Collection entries
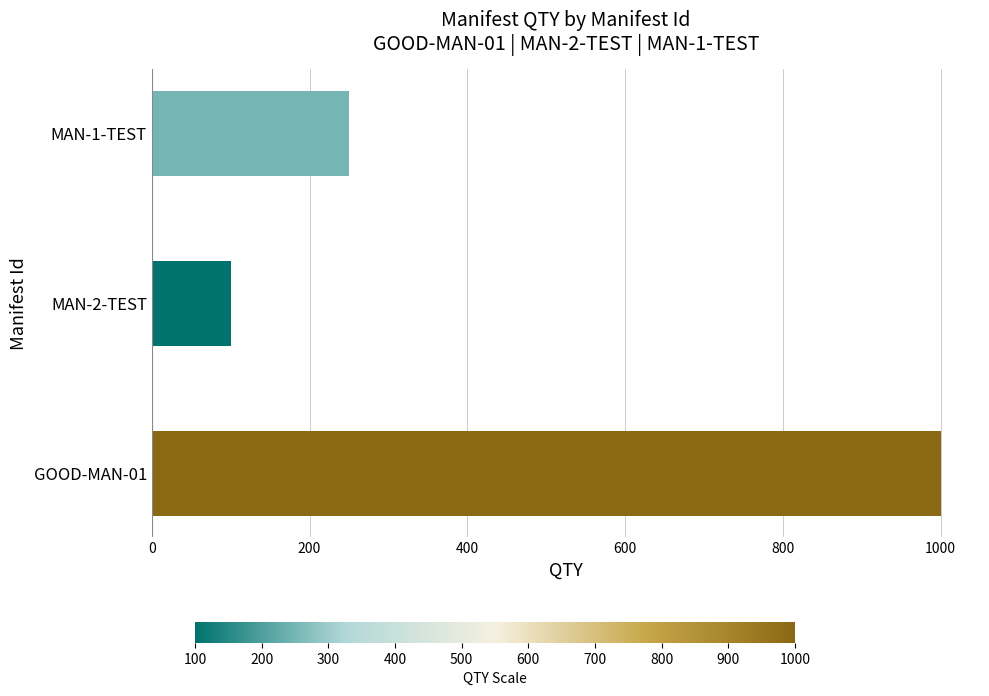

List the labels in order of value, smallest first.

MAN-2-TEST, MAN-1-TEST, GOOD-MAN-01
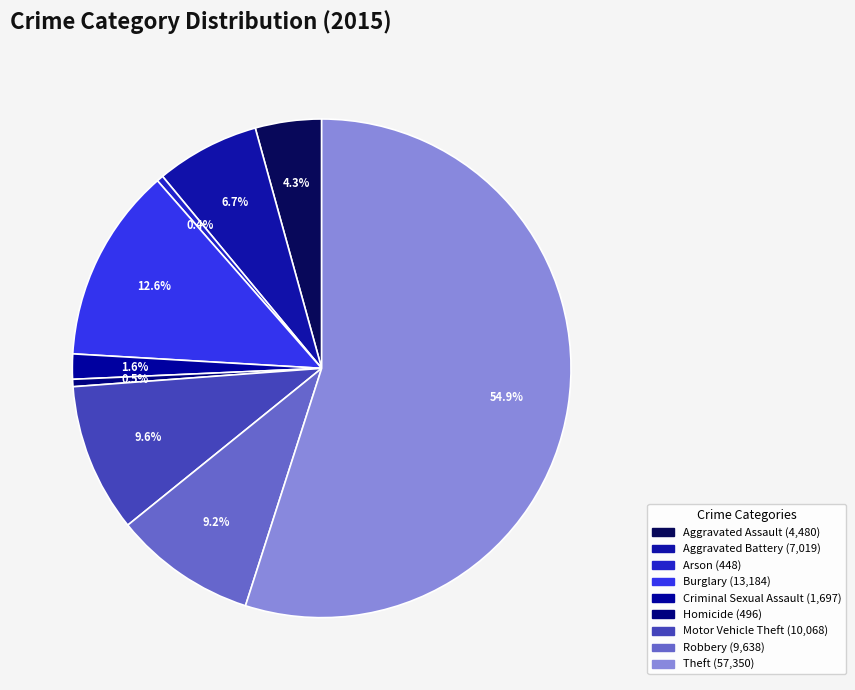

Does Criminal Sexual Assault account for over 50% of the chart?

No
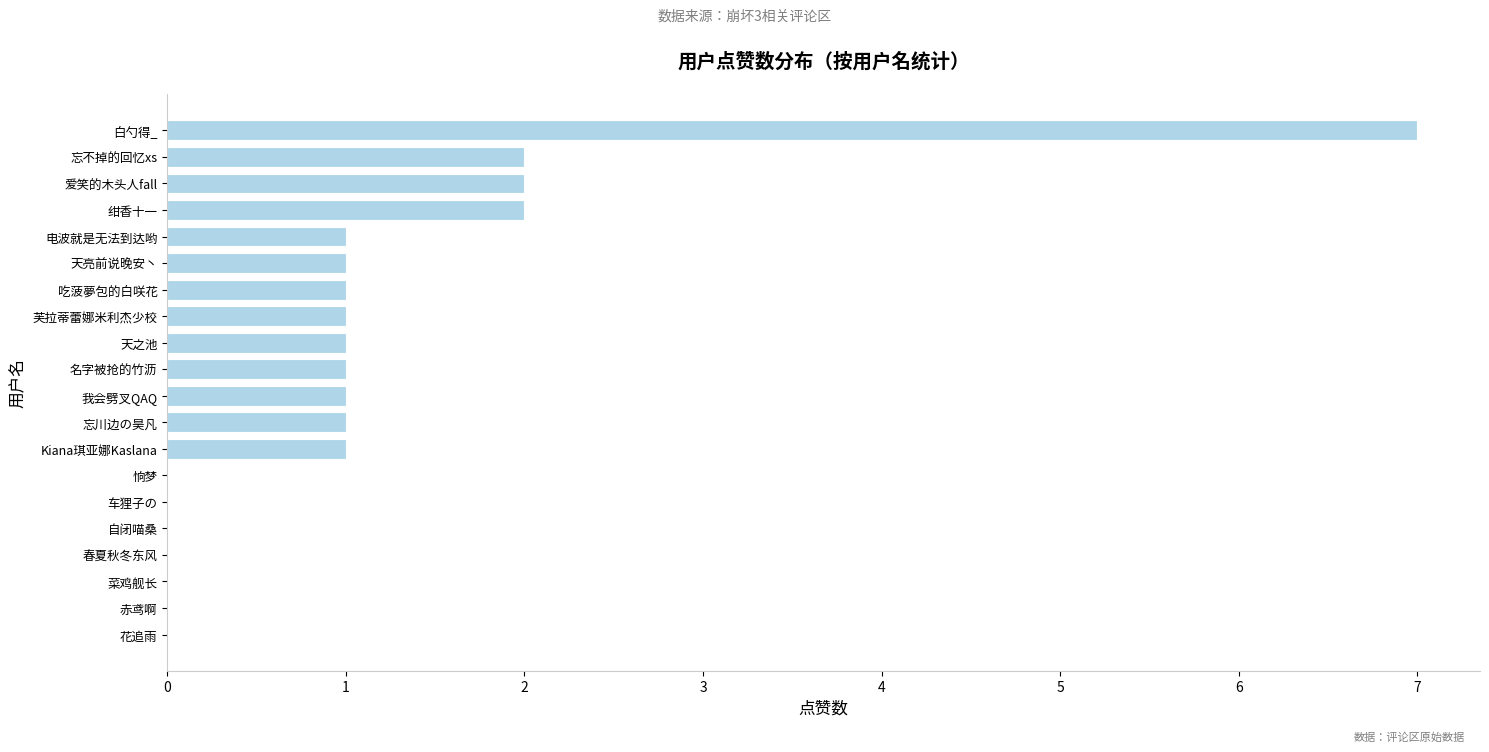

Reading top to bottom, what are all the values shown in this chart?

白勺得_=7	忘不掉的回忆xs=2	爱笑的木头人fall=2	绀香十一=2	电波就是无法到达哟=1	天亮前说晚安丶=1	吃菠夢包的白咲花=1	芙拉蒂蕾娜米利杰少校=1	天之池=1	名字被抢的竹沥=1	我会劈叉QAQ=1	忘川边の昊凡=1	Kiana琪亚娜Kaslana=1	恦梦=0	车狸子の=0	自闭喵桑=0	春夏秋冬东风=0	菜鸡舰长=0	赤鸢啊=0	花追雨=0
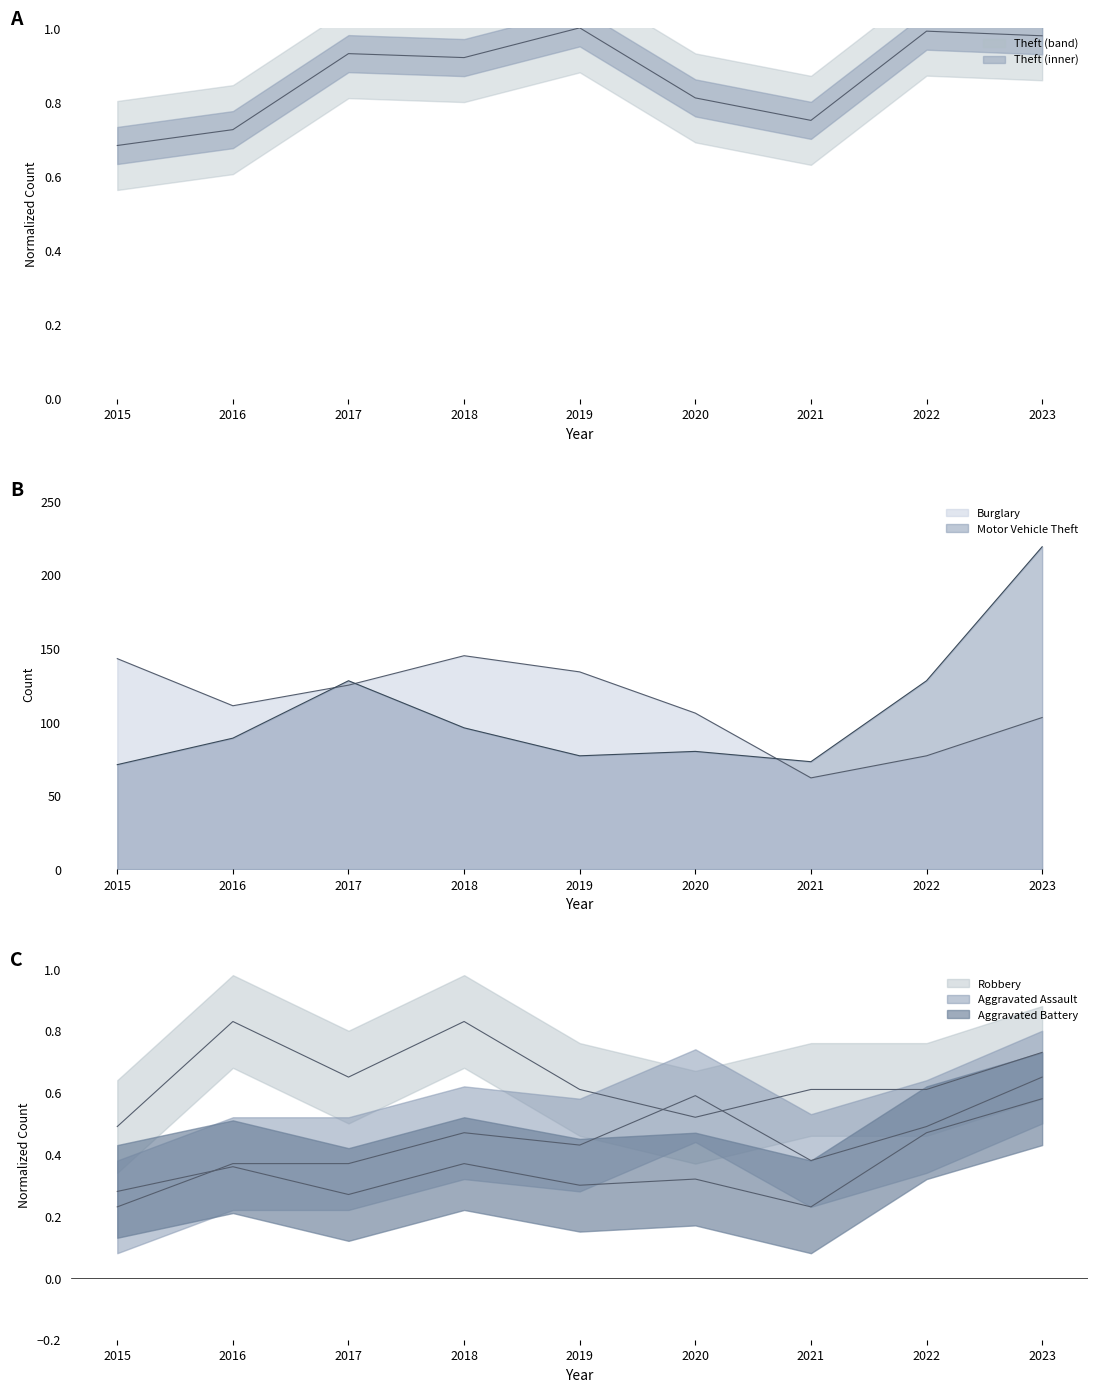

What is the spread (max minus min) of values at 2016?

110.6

**Directions for this task**
Copy the stretch of the records from the line containing "MAN-2-TEST, MAN-1-TEST, GOOD-MAN-01" through the line containing "Reading top to", both lines included, leaving out the pictures.

**Response**
MAN-2-TEST, MAN-1-TEST, GOOD-MAN-01

Does Criminal Sexual Assault account for over 50% of the chart?

No

Reading top to bottom, what are all the values shown in this chart?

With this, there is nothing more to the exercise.